Giving as a Percent of Gross Domestic Product and Disposable Income 
Another measure of giving is the percentage of available funds that are contributed. The following graph shows total giving as a percent of Gross Domestic Product (GDP – a measure of total economic activity), giving from individuals as a percent of disposable income, and corporate giving as a percent of profits. Total giving and giving from individuals have hovered around 2.0% of GDP and disposable income respectively, although it is interesting to note that total giving and giving from individuals paralleled one another early in the period but have diverged in more recent years. Meanwhile, corporate giving as a percentage of profit has fallen significantly, especially during the period beginning at the end of the dot-com boom.

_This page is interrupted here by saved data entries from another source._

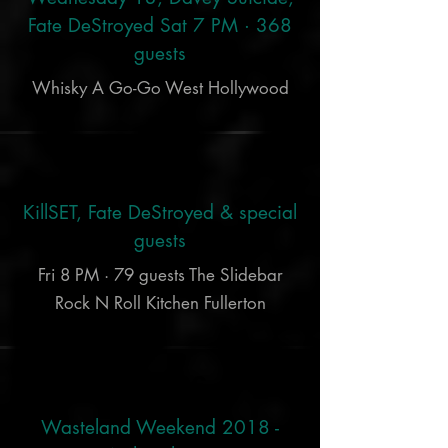
Fate DeStroyed Sat 7 PM · 368
guests
Whisky A Go-Go West Hollywood
Oct 5
KillSET, Fate DeStroyed & special
guests
Fri 8 PM · 79 guests The Slidebar
Rock N Roll Kitchen Fullerton
Sep 26
Wasteland Weekend 2018 -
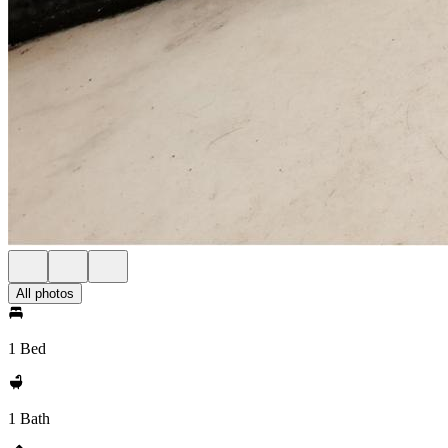
All photos
1 Bed
1 Bath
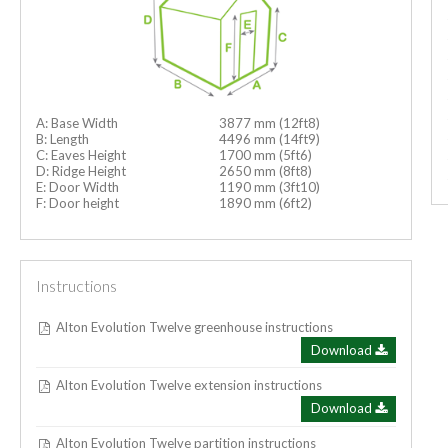
A: Base Width
3877 mm (12ft8)
B: Length
4496 mm (14ft9)
C: Eaves Height
1700 mm (5ft6)
D: Ridge Height
2650 mm (8ft8)
E: Door Width
1190 mm (3ft10)
F: Door height
1890 mm (6ft2)
Instructions
Alton Evolution Twelve greenhouse instructions
Download
Alton Evolution Twelve extension instructions
Download
Alton Evolution Twelve partition instructions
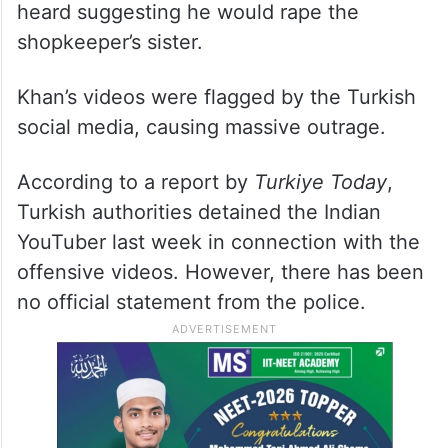
heard suggesting he would rape the
shopkeeper’s sister.
Khan’s videos were flagged by the Turkish
social media, causing massive outrage.
According to a report by
Turkiye Today
,
Turkish authorities detained the Indian
YouTuber last week in connection with the
offensive videos. However, there has been
no official statement from the police.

Total Giving as a % of GDP, Individual Giving as a % of Disposable Income, Corporate Giving as a % of Profits - shown in a line graph from 1982-2022

Data Source: 68th Giving USA Annual Report on Philanthropy

Conclusion 
So, back to those screaming headlines. Was 2022 truly a bad year? Alas, it seems so. In 2022, estimated total giving dropped 10.5%, and giving from individuals declined 13.4% compared to the year before. These were the largest drops in the four decades covered by the report. Even worse, giving from individuals has declined, year-to-year, in five of the 12 years since the end of the Great Recession of 2007-09 and is a shrinking percentage of disposable income.

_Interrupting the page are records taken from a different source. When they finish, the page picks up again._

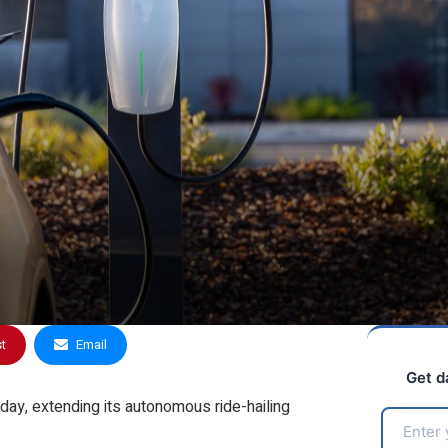
st
Email
Get d
iday, extending its autonomous ride-hailing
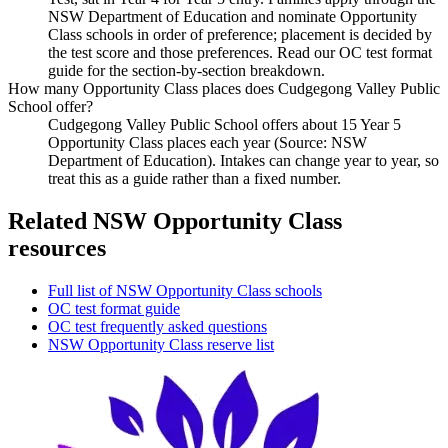
NSW Department of Education and nominate Opportunity
Class schools in order of preference; placement is decided by
the test score and those preferences. Read our OC test format
guide for the section-by-section breakdown.
How many Opportunity Class places does Cudgegong Valley Public
School offer?
Cudgegong Valley Public School offers about 15 Year 5
Opportunity Class places each year (Source: NSW
Department of Education). Intakes can change year to year, so
treat this as a guide rather than a fixed number.
Related NSW Opportunity Class
resources
Full list of NSW Opportunity Class schools
OC test format guide
OC test frequently asked questions
NSW Opportunity Class reserve list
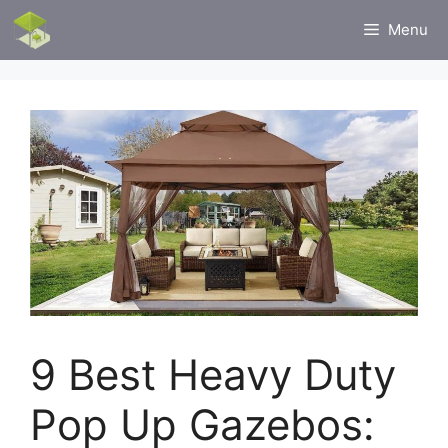
Skip
Menu
to
content
9 Best Heavy Duty
Pop Up Gazebos:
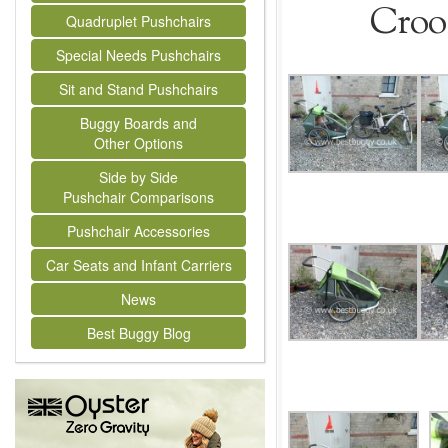
Crooz
Quadruplet Pushchairs
Special Needs Pushchairs
Sit and Stand Pushchairs
Buggy Boards and
Other Options
Side by Side
Pushchair Comparisons
Pushchair Accessories
Car Seats and Infant Carriers
News
Best Buggy Blog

As the graph below shows, giving from individuals is quite variable year-to-year. Investment advisors often use standard deviation and trendlines as tools to help understand volatility. The standard deviation for giving from individuals over the past 40 years is 6.3%, which suggests we should not be surprised by annual variations between plus 8.4% and minus 3.0%. Clearly, the 13.4% drop in 2022 was, in fact, a bad year and continues a downward trend.

Line graph showing the percent annual change in giving from individuals from 1982-2022 with a linear trend line showing the overall drop from just under 5% in 1982 to just above 0% in 2022

Data Source: 68th Giving USA Annual Report on Philanthropy

However, reducing the Giving USA Report to a breathless headline about year-to-year declines oversimplifies the complexities of American philanthropy. Nothing in the Giving USA Report should obscure an enduring truth: donors continue to find reasons to make generous contributions to causes that matter to them. Even as the stock market booms and busts, the economy grows and contracts, and tax laws change in ways favorable and not, donors continue to give. And our job, as gift planners, is to help our donors make the smartest gifts possible.